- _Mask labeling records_
▼

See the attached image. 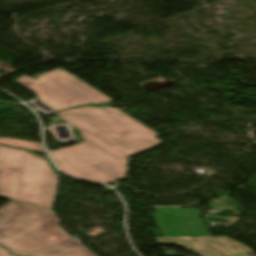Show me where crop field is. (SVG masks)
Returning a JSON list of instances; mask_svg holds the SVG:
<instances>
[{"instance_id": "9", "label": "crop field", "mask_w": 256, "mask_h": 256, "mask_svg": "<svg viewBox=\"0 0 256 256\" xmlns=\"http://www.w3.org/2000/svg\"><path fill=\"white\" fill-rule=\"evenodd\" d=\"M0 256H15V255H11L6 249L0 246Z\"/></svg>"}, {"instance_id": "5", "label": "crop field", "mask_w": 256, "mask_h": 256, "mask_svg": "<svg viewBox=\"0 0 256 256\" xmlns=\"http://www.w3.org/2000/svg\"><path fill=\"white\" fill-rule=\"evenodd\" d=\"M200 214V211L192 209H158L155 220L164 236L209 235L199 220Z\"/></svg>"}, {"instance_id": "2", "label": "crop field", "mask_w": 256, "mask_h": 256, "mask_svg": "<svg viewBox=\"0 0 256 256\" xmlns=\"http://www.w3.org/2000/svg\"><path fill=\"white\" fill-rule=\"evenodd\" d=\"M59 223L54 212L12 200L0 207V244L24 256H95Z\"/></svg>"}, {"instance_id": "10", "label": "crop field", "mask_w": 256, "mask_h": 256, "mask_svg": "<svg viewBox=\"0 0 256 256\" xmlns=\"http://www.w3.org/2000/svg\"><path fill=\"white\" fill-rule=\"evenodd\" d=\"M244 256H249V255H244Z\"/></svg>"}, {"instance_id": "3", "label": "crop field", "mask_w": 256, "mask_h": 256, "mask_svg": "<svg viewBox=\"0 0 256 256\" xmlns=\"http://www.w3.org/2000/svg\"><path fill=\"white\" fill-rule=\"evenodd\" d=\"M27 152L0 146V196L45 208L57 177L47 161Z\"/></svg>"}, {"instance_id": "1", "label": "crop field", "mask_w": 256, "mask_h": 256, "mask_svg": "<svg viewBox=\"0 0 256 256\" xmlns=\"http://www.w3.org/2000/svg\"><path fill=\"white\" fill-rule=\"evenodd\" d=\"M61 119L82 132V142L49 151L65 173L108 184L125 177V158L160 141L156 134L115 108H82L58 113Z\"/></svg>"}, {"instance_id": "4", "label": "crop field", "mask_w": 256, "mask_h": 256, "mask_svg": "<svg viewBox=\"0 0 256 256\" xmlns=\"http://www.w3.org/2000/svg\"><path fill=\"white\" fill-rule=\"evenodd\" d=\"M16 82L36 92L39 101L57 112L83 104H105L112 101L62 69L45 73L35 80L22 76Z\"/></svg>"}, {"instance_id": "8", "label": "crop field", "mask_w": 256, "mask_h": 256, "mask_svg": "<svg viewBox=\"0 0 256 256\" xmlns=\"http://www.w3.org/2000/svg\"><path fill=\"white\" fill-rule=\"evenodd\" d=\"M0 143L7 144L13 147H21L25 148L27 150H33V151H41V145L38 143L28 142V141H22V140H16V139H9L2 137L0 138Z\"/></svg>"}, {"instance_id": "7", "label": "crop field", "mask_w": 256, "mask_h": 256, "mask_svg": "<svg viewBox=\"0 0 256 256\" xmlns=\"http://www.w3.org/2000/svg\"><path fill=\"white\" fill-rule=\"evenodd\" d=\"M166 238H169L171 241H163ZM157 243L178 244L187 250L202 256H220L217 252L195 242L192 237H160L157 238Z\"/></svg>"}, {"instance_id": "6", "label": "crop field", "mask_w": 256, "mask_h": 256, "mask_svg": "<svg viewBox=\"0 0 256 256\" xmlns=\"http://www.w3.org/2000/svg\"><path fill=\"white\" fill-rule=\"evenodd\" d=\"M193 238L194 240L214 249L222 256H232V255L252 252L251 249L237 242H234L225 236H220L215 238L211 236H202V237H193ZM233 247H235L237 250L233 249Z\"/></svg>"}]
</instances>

▲

Tally the lines of the records above that contain the string "instances". Reply with the number alone.

3